Я провел свою первую ночь в тюрьме. В камере нас было четверо. Инженер, два торговца и я. Судьба их была схожа с моей: поляки, никогда не бывавшие в Польше, они и говорили по-немецки, а не по-польски. Никто не спал. В коридоре горел свет, и, когда мы заметили, что двери отдельных камер не заперты, возникло оживленное движение, беспокойные, озабоченные визиты товарищей по несчастью, оказавшихся в других камерах. Наша беда случилась так неожиданно, что ни один из нас не был в состоянии полностью осознать, что с ним произошло и что его ждет. Тусклый свет тюрьмы был нашим настоящим, да и будущее представало не в более радостном свете. Преступнику ясно, что он находится в заключении, потому что совершил то-то и то-то, нарушил такой-то и такой-то закон, и ему остается, если он вменяем, ожидать соответствующего наказания. Мы не знали за собой вины; мы словно угодили под внезапный дождь — вина наша в том, что по стечению обстоятельств мы родились евреями, а ход мировой истории сделал нас поляками. Я не был прежде набожным, но в эту ночь несчастья меня занимала мысль о Боге. Она беспокоила и успокаивала меня разом, и, думая о Боге, я знал, что Он есть и что Он меня защитит.

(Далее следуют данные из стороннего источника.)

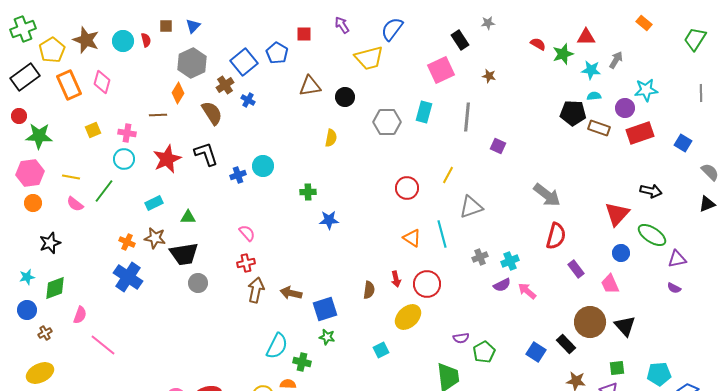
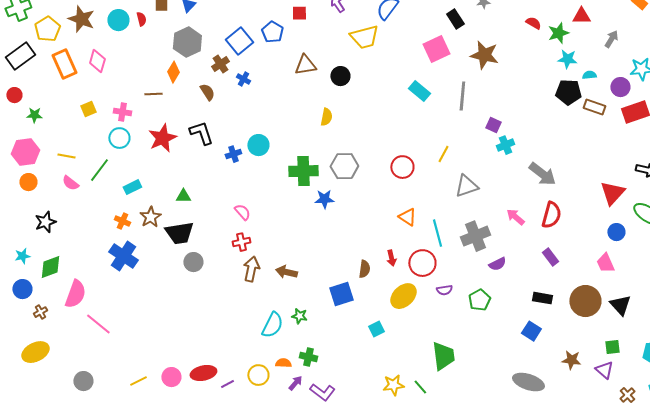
cyan star: (591, 70) -> (567, 59), moved
brown star: (489, 76) -> (484, 55), size x2.0
cyan rectangle: (424, 112) -> (419, 91), turned -65
brown semicircle: (212, 113) -> (207, 92), size x0.7
gray hexagon: (387, 122) -> (344, 166), moved
green star: (39, 136) -> (34, 115), size x0.6
green cross: (308, 192) -> (303, 171), size x1.8
cyan rectangle: (154, 203) -> (132, 187), moved
cyan line: (442, 234) -> (437, 233), moved
brown star: (155, 238) -> (150, 217), turned 30
gray cross: (480, 257) -> (475, 236), size x1.8
cyan cross: (510, 261) -> (505, 145), moved
purple rectangle: (576, 269) -> (550, 257), moved
pink arrow: (527, 291) -> (515, 217), moved
blue square: (325, 309) -> (341, 294), moved
pink semicircle: (80, 315) -> (75, 294), size x1.6
green star: (327, 337) -> (299, 316), moved
purple semicircle: (461, 338) -> (444, 290), moved
black rectangle: (566, 344) -> (542, 298), moved, turned -36
green pentagon: (484, 352) -> (479, 300), moved
green cross: (302, 362) -> (308, 357), moved

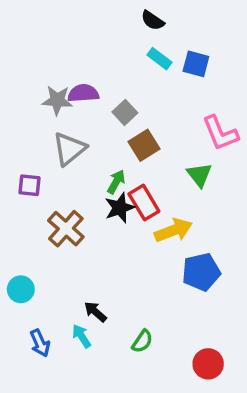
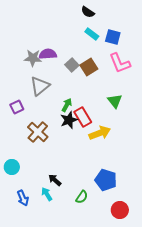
pink L-shape: (220, 133) -> (120, 63), moved
brown square: (144, 145) -> (89, 67), moved
purple square: (29, 185) -> (17, 107), turned -32
blue pentagon: (201, 272) -> (106, 180), moved, turned 30

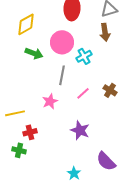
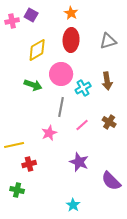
yellow diamond: (26, 24) -> (37, 50), moved
brown arrow: (105, 32) -> (107, 81), moved
green cross: (19, 150) -> (17, 190), moved
purple semicircle: (106, 161) -> (111, 181), moved

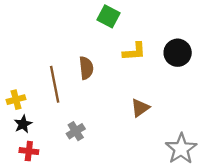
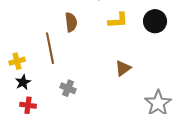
brown semicircle: (86, 68) -> (71, 22), moved
gray cross: (76, 131) -> (68, 88), turned -35

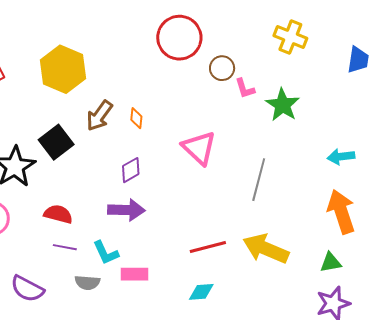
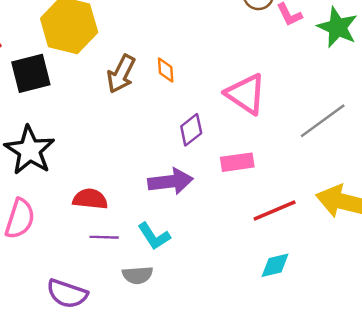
black square: (56, 142) -> (31, 73), moved, turned 32
purple diamond: (131, 170) -> (191, 130), moved
gray line: (259, 180) -> (323, 121), turned 48
pink rectangle: (134, 274) -> (237, 162), moved

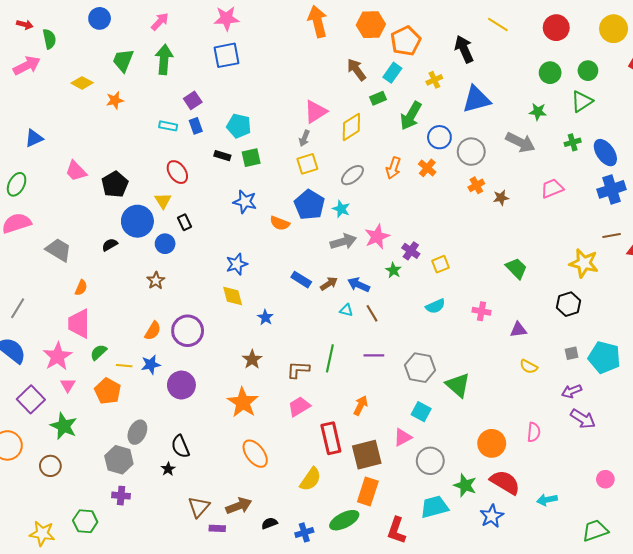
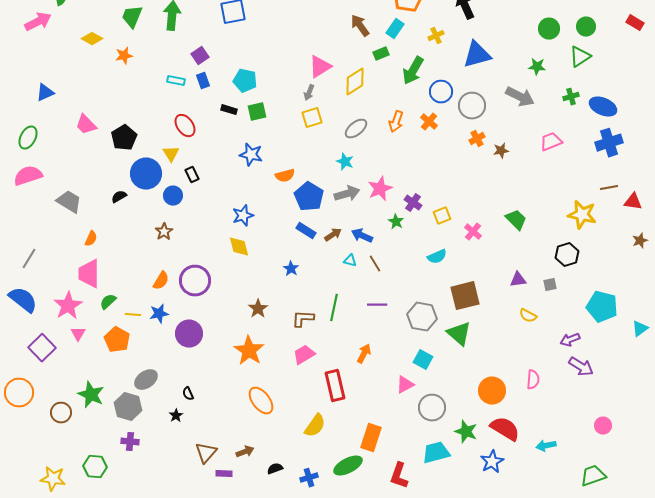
blue ellipse: (605, 153) -> (603, 107), turned -32
blue pentagon: (309, 205) -> (309, 197), moved
orange semicircle: (280, 223) -> (285, 176), turned -36
pink cross: (481, 311) -> (473, 232), moved, turned 30
blue star: (265, 317) -> (291, 269), moved
gray square: (572, 353) -> (550, 285), moved
green star: (64, 426) -> (91, 395), moved
gray ellipse: (137, 432) -> (146, 380), turned 30
black semicircle: (180, 446) -> (188, 394), size x0.6
brown square: (367, 455) -> (465, 296), moved
brown arrow: (239, 506) -> (245, 452), size x0.7

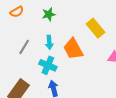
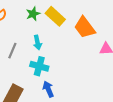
yellow rectangle: (96, 28) -> (55, 16), moved
orange trapezoid: (73, 49) -> (85, 27), moved

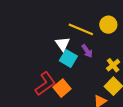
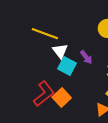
yellow line: (81, 29) -> (45, 34), moved

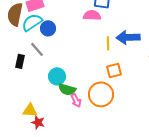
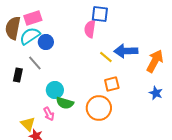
pink semicircle: (92, 15) -> (90, 29), turned -84
yellow line: (108, 43) -> (106, 57), turned -48
pink arrow: (76, 100) -> (49, 114), moved
yellow triangle: (30, 110) -> (28, 124), turned 42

Я не молился с теми, кто в конце коридора прильнул к стене. Со времен моего детства я не видел молящихся на виду у всех евреев. Наверное, еще совсем недавно я был бы склонен наблюдать за ними с усмешкой уверенного в своем превосходстве скептика. Теперь я постиг, что надежда на Бога дает благочестивым опору и что они даже в беде способны сохранять человеческое достоинство, как дарованное высшей силой. Над всеми метаниями, над нашим горем, над нашей надеждой, нашим отчаянием и нашим возмущением, над детским плачем и словами еврейских молитв витал запах тюрьмы, застарелый, затхлый, стойкий запах человеческой беды, человеческой нужды, человеческих испражнений и человеческой вины. Возможно, я тоже прошел как-то мимо бедняги, чья виновность не вызывала у нас сомнений, не дрогнув сердцем.

 

Утром появились наши одетые в униформу надзиратели, проведшие ночь где-то по соседству. На своем жаргоне, похожем на военный, они сообщили, что нам скоро выступать, и вызвали своими указаниями, отчасти дельными, а отчасти бессмысленными, в нашей усталой толпе неуместную, почти истерическую деятельность. Каждый пытался успеть передать весточку друзьям или получить вещи из так неожиданно оставленной квартиры, а то и задержать отправку, требуя юридической или врачебной помощи. Наконец всех нас погнали сквозь строй полицейских за тюремные ворота и снова затолкали в грузовики.